Countries will emerge from this with a great sense of social responsibility and a sharper focus on healthcare and disaster relief, as well as the environment. One of the most visible outcomes of the pandemic has been the energizing sight of muddy rivers turning crystal clear, the air becoming breathable and birds and wildlife reclaiming the land they were evicted from. It is evident that the enforced lack of vehicles, aircrafts and trains is already had a positive impact on the planet. It could, in some optimistic scenario, become a call for global action and provide a future blueprint for the kind of collective behavior that could be beneficial to people, the planet, and the economy. In India, the COVID-19 curfew has seen the lowest traffic pollution levels on record. If even a quarter of these commuters kept on working from home, the environmental impact would be huge. In New Delhi, official data shows the average concentration of PM 2.5 plunged by 71% in the space of a week. The lessons are obvious, and there to be learnt.

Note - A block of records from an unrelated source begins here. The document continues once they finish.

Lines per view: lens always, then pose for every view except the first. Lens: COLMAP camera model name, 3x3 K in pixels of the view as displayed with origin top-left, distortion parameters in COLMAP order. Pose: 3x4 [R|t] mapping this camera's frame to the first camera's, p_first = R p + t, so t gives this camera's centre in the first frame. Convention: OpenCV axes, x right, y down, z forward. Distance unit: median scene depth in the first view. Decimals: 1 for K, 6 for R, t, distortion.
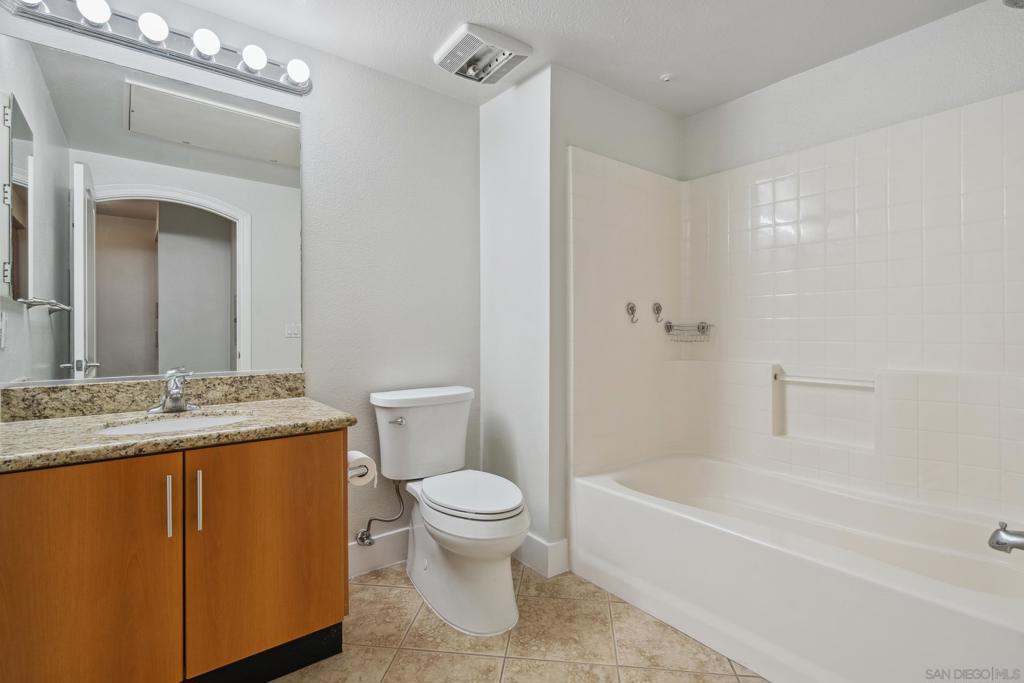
lens RADIAL K [[463.7, 0, 509.8], [0, 463.7, 331.2], [0, 0, 1]] dist [-0.001631, 0.000227]
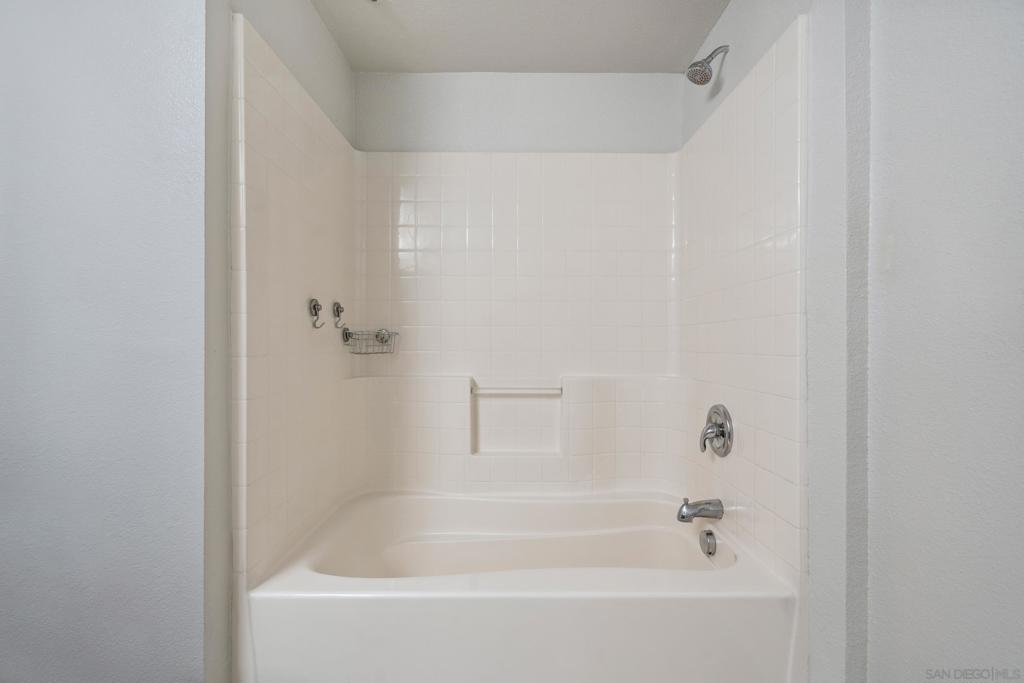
lens RADIAL K [[478.5, 0, 512.0], [0, 478.5, 341.5], [0, 0, 1]] dist [-0.001283, -0.000036]
pose [[0.610268, 0.001894, 0.792192, -0.161023], [-0.003275, 0.999995, 0.000132, 0.001459], [-0.792188, -0.002674, 0.610271, 0.447317]]
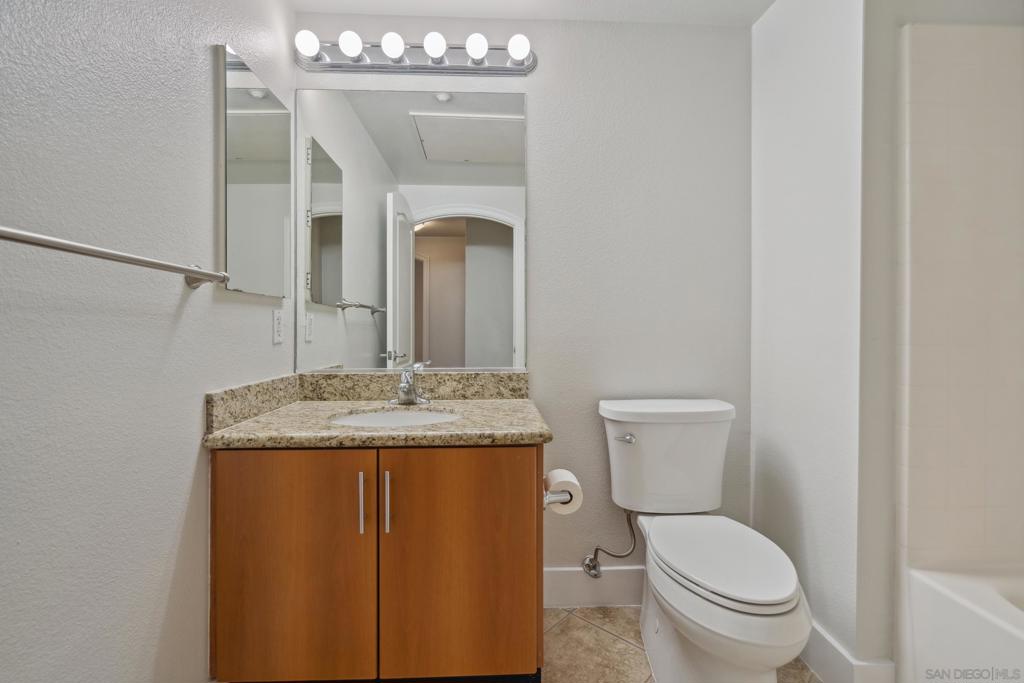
lens RADIAL K [[463.7, 0, 509.8], [0, 463.7, 331.2], [0, 0, 1]] dist [-0.001631, 0.000227]
pose [[0.820022, 0.005981, -0.572300, 0.064461], [-0.002643, 0.999974, 0.006663, -0.000366], [0.572325, -0.003951, 0.820017, 0.234893]]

Above all, the prolonged pause in our lives—the longest any of us have experienced—has brought with it questions about what will be deemed necessary and what we can do without. Reckless spending and filling our homes and closets with things we don’t really need will slow, even stop. International travel, especially business travel, is certain to be curtailed in post-Covid times now that we know what can be accomplished via videoconferencing or webcam. Even holiday travel could be curtailed as humans are forced to save for a stormy day, and now they have got used to staying in touch with friends and family using online tools, such as Skype, Zoom and Houseparty. The British author, Sir Michael Morpurgo, recently wrote that with the cooperation he sees around, “with people learning to appreciate others’, he is convinced that the post-Covid world will be a much kinder, gentler one. The pandemic has been such a life-changing moment for everyone, that he could easily be right.